Copy the data exactly, pictures aside.

*** Material for this task ***

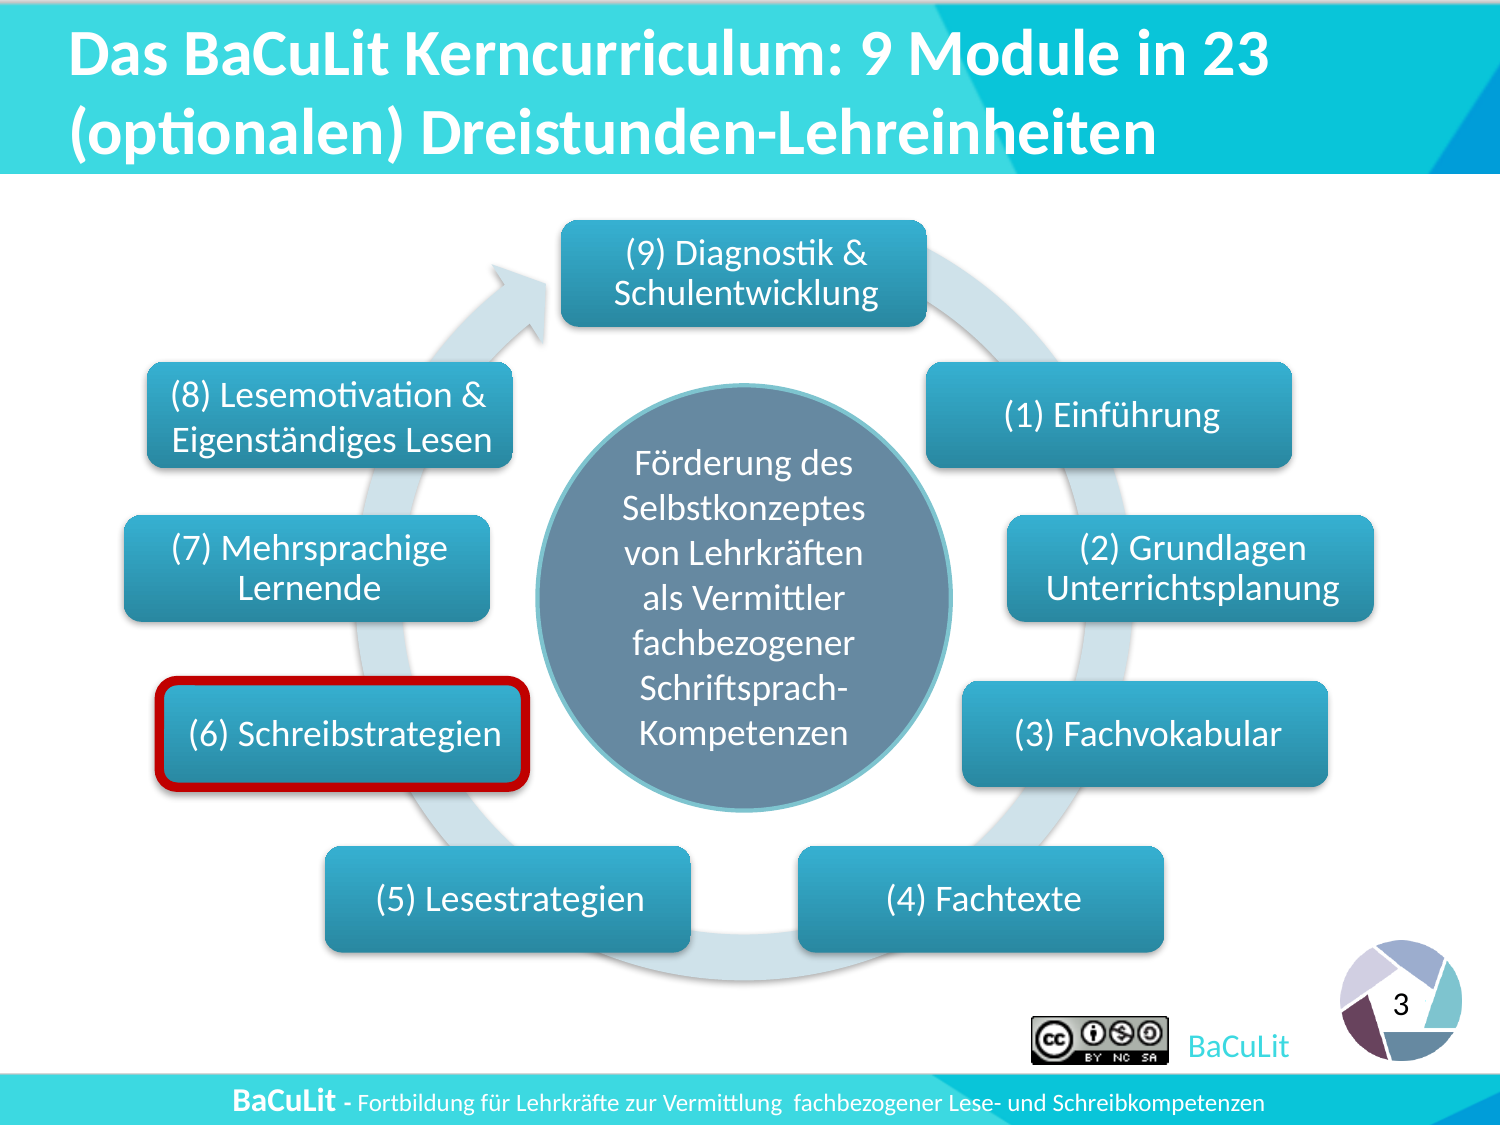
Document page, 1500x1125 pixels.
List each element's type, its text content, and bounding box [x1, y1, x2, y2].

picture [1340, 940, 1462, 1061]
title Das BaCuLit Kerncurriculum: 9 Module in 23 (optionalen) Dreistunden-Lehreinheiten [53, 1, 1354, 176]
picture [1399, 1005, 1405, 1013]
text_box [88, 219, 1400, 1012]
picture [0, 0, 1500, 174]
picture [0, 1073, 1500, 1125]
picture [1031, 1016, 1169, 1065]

*** End of Material for this task ***

▶ [Expected output]
Document page, 1500x1125 pixels.
List each element's type, its text content, and bounding box [x1, y1, x2, y2].

picture [1340, 940, 1462, 1061]
title Das BaCuLit Kerncurriculum: 9 Module in 23 (optionalen) Dreistunden-Lehreinheiten [53, 1, 1354, 176]
picture [1399, 1005, 1405, 1013]
text_box [88, 219, 1400, 1012]
picture [0, 0, 1500, 174]
picture [0, 1073, 1500, 1125]
picture [1031, 1016, 1169, 1065]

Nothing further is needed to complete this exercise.